- _Stated exercise 1_
In the essay on improv, in what show did the writer perform on Sunday night?

- _Extract_
=-=-=

I remember the first time I felt I had failed on stage at improv. It was devastating. A room full of people were laughing at me, not with me. Afterwards I felt like everyone thought I was terrible, and I played it over in my mind for days, thinking I was an awful person. 

But it began to open my mind to something. I had tried something I hadn’t done before. It hadn’t worked, but why did this make me an awful person? 

And this turned into something more. How the hell am I going to get better at this if I don’t try things I’ve never done before? Things without guaranteed success? Things that are hard and risky?

Maybe the people who seemed to be ‘always getting things right’, really weren’t. 

It is literally impossible to be perfect at improv. Someone will mishear you and your perfect initiation is lost for all time. You’ll stumble over your words, or you’ll misunderstand your scene partner. Someone else will decide they want in on the scene and change everything up.

So give up trying to be perfect and take a risk

And in fact, taking a risk is the path to success, not being perfect. The fear I’ve had of doing an accent, or playing a weird character that I feel I can’t do ‘right’ – fear no more!  The number of times I’ve walked away from a show saying ‘I had this idea…’ and someone says ‘what a great idea! You should have done it’ or someone else went on stage with an idea I had discarded. Not taking a risk is missing an opportunity.

The thing about risks, though, is failure. Which is a big no-no for people like me. So I’ve had to redefine success a bit. 

On Sunday night I performed in The Remix. I had some scenes I was really happy with, I got some laughs, I tagged in and took a scene somewhere else. I had fun. I also did some stuff that didn’t get so many laughs, or that I didn’t pull off.

But walking away, it made me realise that I was actually doing a good job. Because if I wasn’t failing a bit every now and then, it meant I wasn’t actually taking risks. The definition of a risk is that there is a chance of failure, and the theory of probability will be pretty annoyed if the occasional failure doesn’t come through to prove that definition. 

In fact, my failures were proof of my risk-taking, which is the only way I’m going to get better, build confidence and ultimately succeed. So give yourself a big tick for your failures. They mean you’re doing it right.

=-=-=

- _Dataset excerpts_
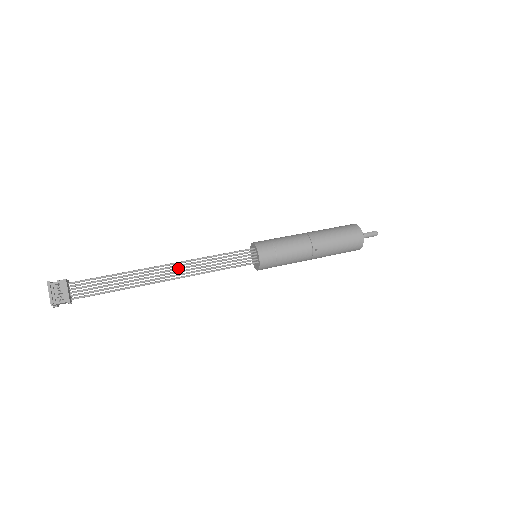
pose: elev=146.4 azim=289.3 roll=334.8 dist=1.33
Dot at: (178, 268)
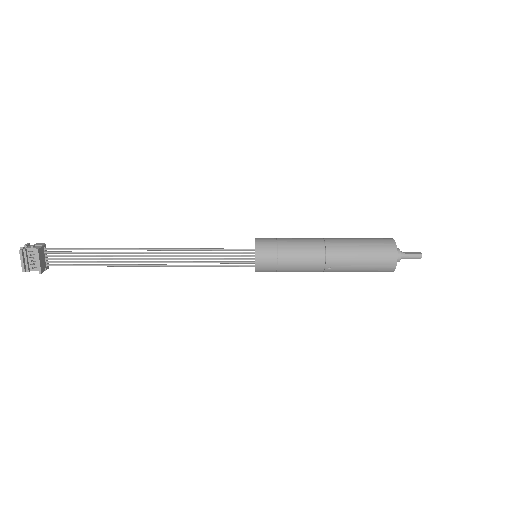
Dot at: (161, 255)
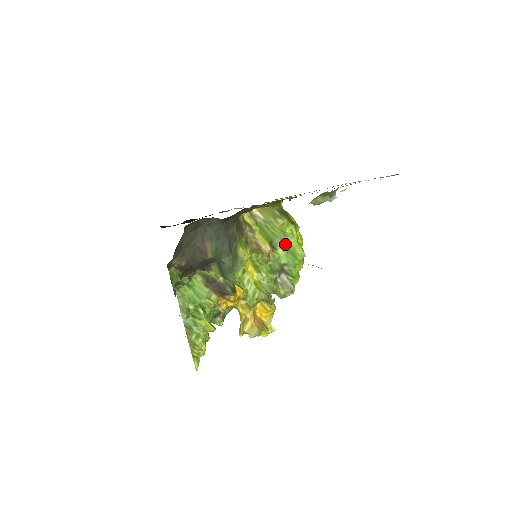
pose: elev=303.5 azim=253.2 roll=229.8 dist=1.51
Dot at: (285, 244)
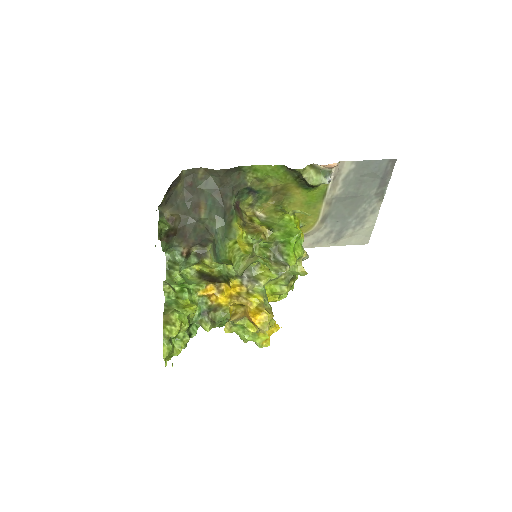
Dot at: (282, 227)
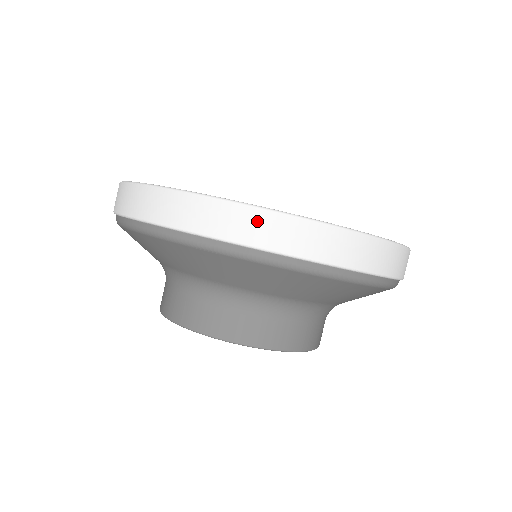
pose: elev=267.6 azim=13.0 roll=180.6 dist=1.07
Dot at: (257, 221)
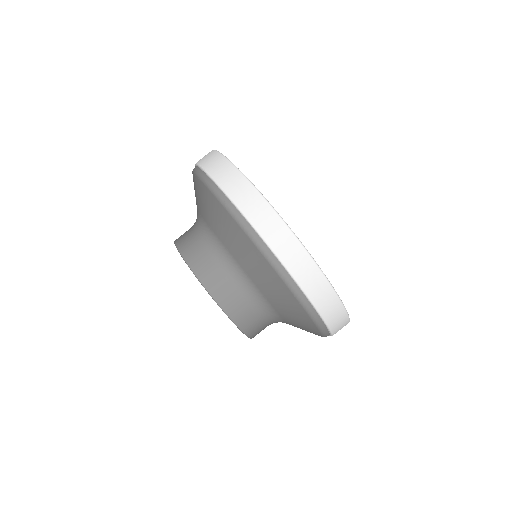
Dot at: (335, 307)
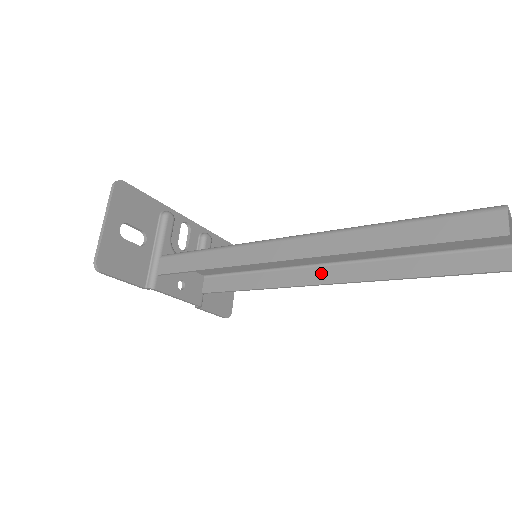
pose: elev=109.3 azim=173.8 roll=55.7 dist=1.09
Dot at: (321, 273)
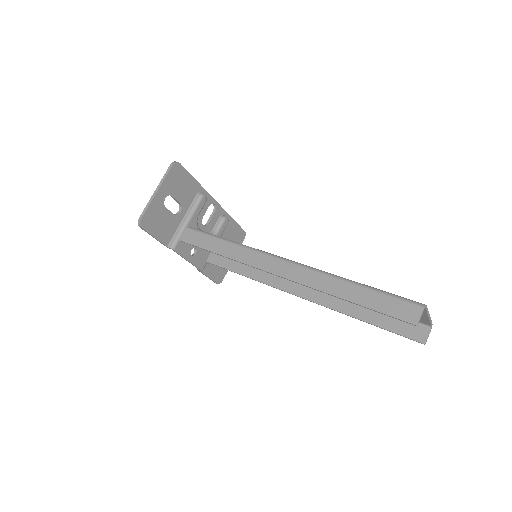
Dot at: (297, 287)
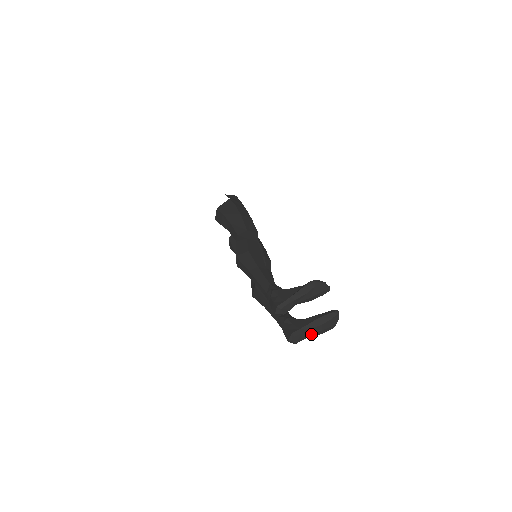
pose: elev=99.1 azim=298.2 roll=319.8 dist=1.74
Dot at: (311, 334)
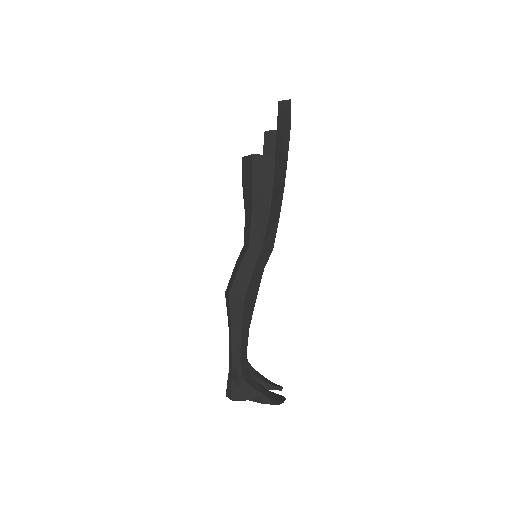
Dot at: occluded
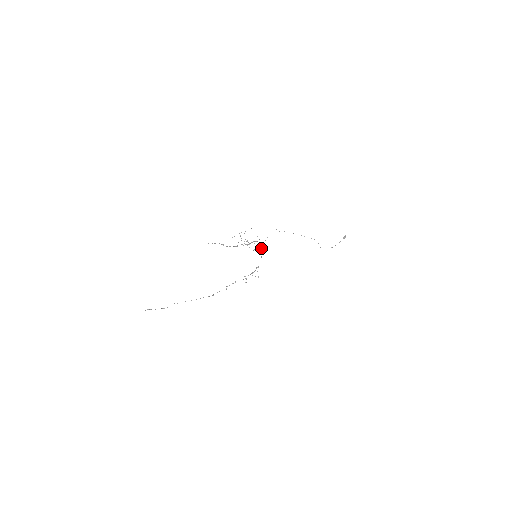
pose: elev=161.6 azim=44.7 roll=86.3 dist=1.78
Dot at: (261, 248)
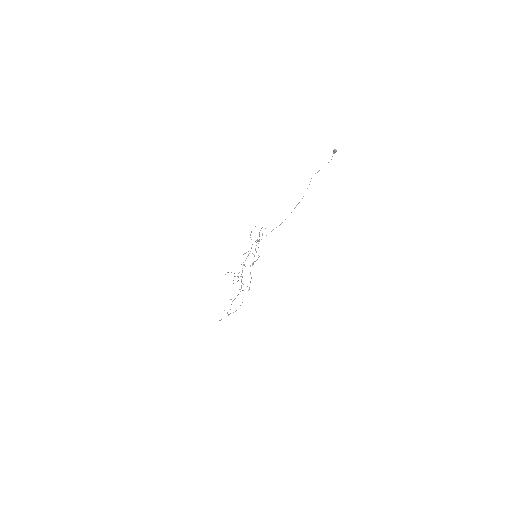
Dot at: occluded
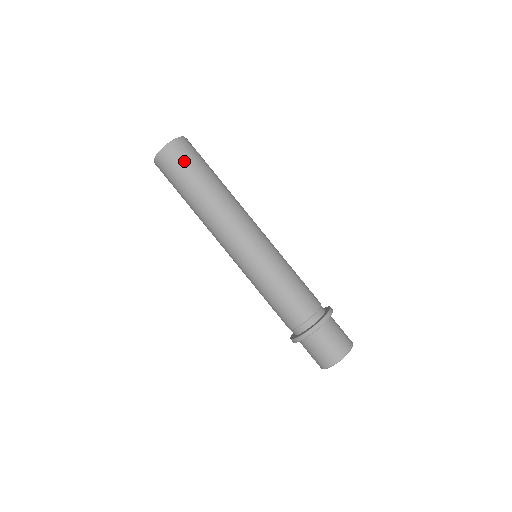
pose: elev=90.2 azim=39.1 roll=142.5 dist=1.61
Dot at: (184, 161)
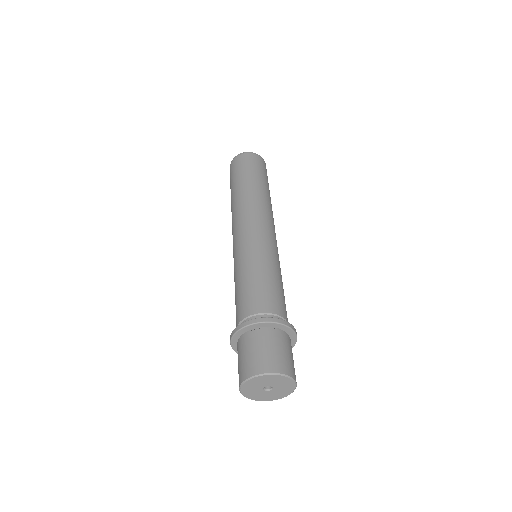
Dot at: (261, 167)
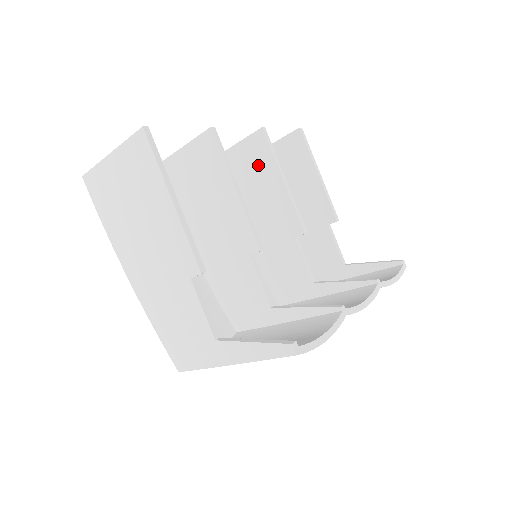
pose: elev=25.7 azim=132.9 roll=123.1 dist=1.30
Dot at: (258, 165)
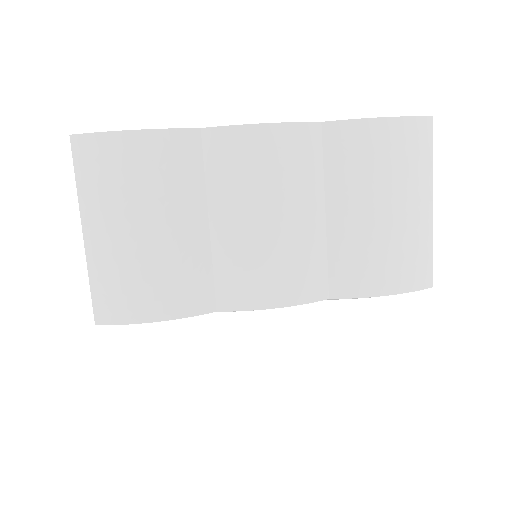
Dot at: occluded
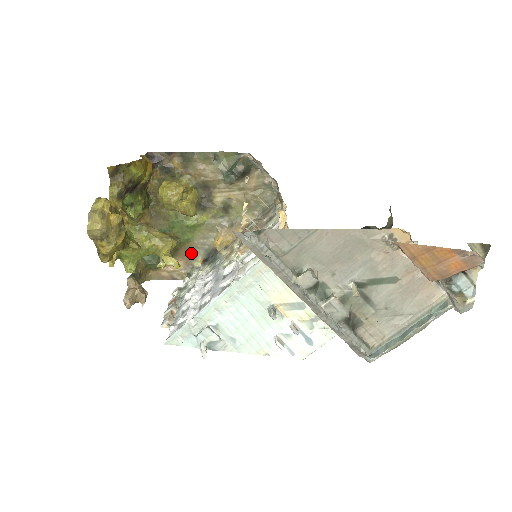
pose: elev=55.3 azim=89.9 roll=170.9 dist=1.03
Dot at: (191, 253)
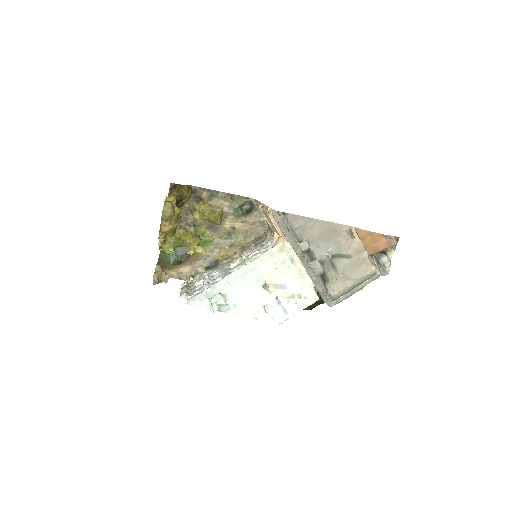
Dot at: (198, 261)
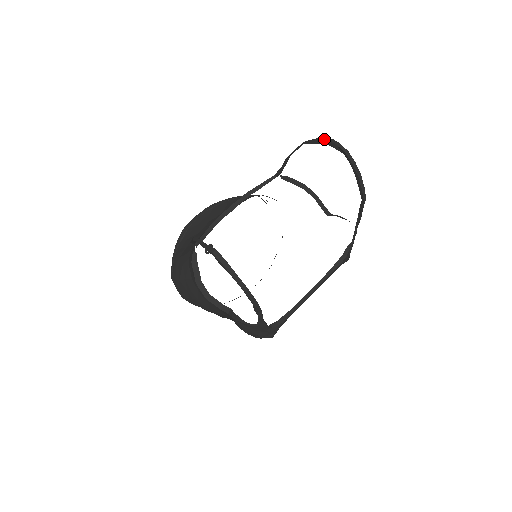
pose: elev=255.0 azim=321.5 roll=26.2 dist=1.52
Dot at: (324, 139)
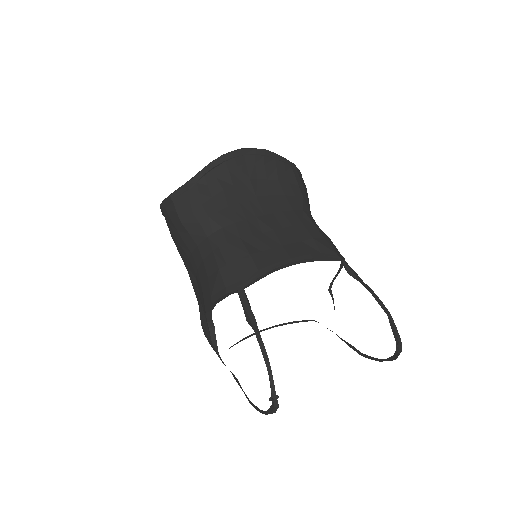
Dot at: (399, 340)
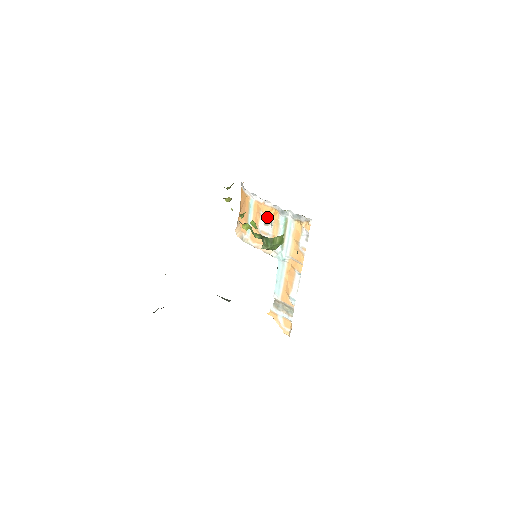
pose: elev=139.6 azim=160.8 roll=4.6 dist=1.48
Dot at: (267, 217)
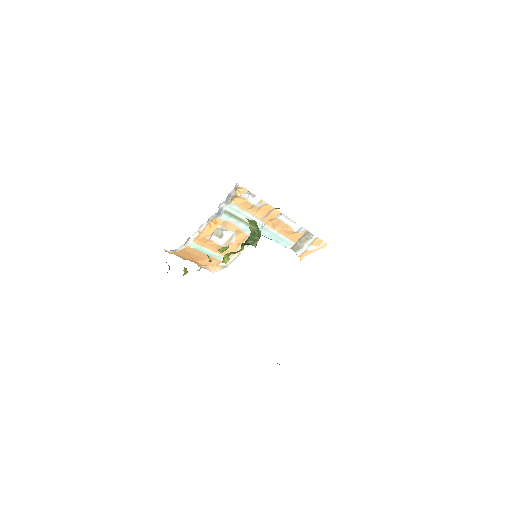
Dot at: (214, 233)
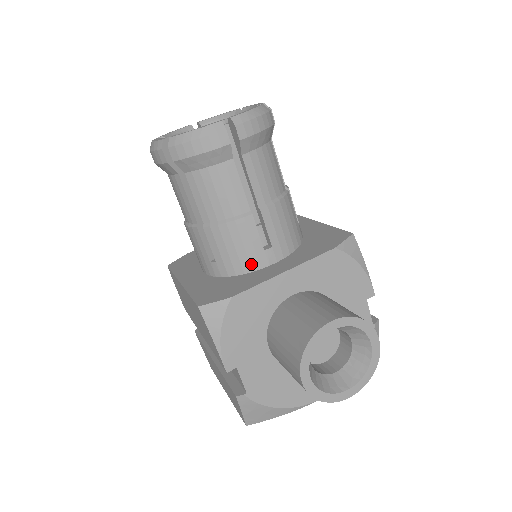
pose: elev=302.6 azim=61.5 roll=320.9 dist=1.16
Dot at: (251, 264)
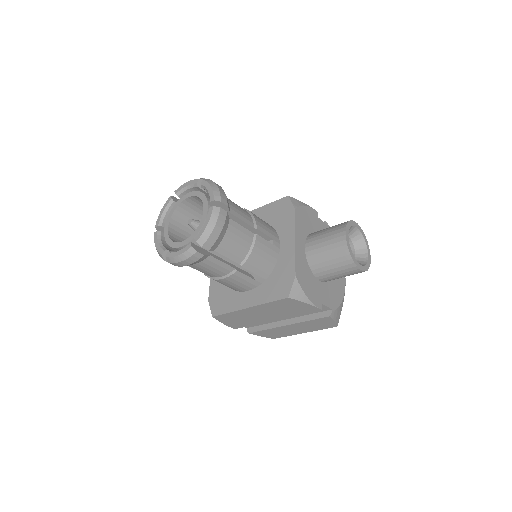
Dot at: (274, 257)
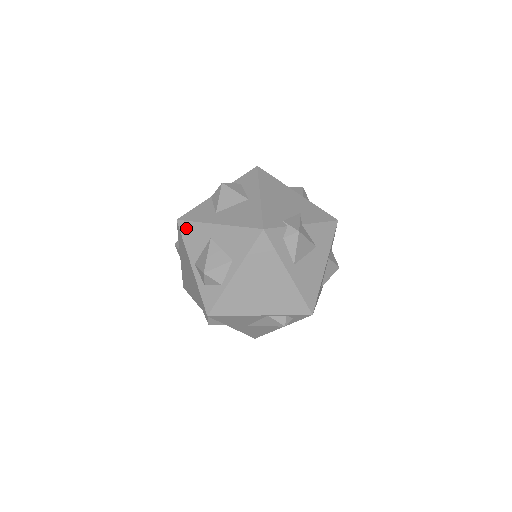
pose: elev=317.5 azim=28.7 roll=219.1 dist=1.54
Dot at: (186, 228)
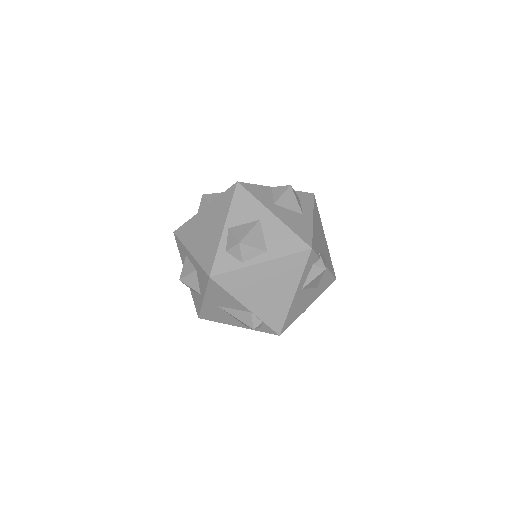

=-=-=

- _Stated exercise 2_
Rewrite the entries from the line with "pose: elev=267.6 azim=13.0" through the end of the entries, with "dist" replaced by "distance" and everything else unchanged. Leave the pictures out of your answer.

- _Problem solution 1_
The Remix

- _Problem solution 2_
pose: elev=267.6 azim=13.0 roll=180.6 distance=1.07
Dot at: (257, 221)
Dot at: (335, 307)
pose: elev=109.3 azim=173.8 roll=55.7 distance=1.09
Dot at: (321, 273)
Dot at: (297, 287)
pose: elev=99.1 azim=298.2 roll=319.8 distance=1.74
Dot at: (311, 334)
Dot at: occluded
pose: elev=161.6 azim=44.7 roll=86.3 distance=1.78
Dot at: (261, 248)
Dot at: occluded
pose: elev=90.2 azim=39.1 roll=142.5 distance=1.61
Dot at: (184, 161)
Dot at: (261, 167)
pose: elev=25.7 azim=132.9 roll=123.1 distance=1.30
Dot at: (258, 165)
Dot at: occluded
pose: elev=55.3 azim=89.9 roll=170.9 distance=1.03
Dot at: (191, 253)
Dot at: (198, 261)
pose: elev=255.0 azim=321.5 roll=26.2 distance=1.52
Dot at: (324, 139)
Dot at: (399, 340)
pose: elev=139.6 azim=160.8 roll=4.6 distance=1.48
Dot at: (267, 217)
Dot at: (214, 233)
pose: elev=302.6 azim=61.5 roll=320.9 distance=1.16
Dot at: (251, 264)
Dot at: (274, 257)
pose: elev=317.5 azim=28.7 roll=219.1 distance=1.54
Dot at: (186, 228)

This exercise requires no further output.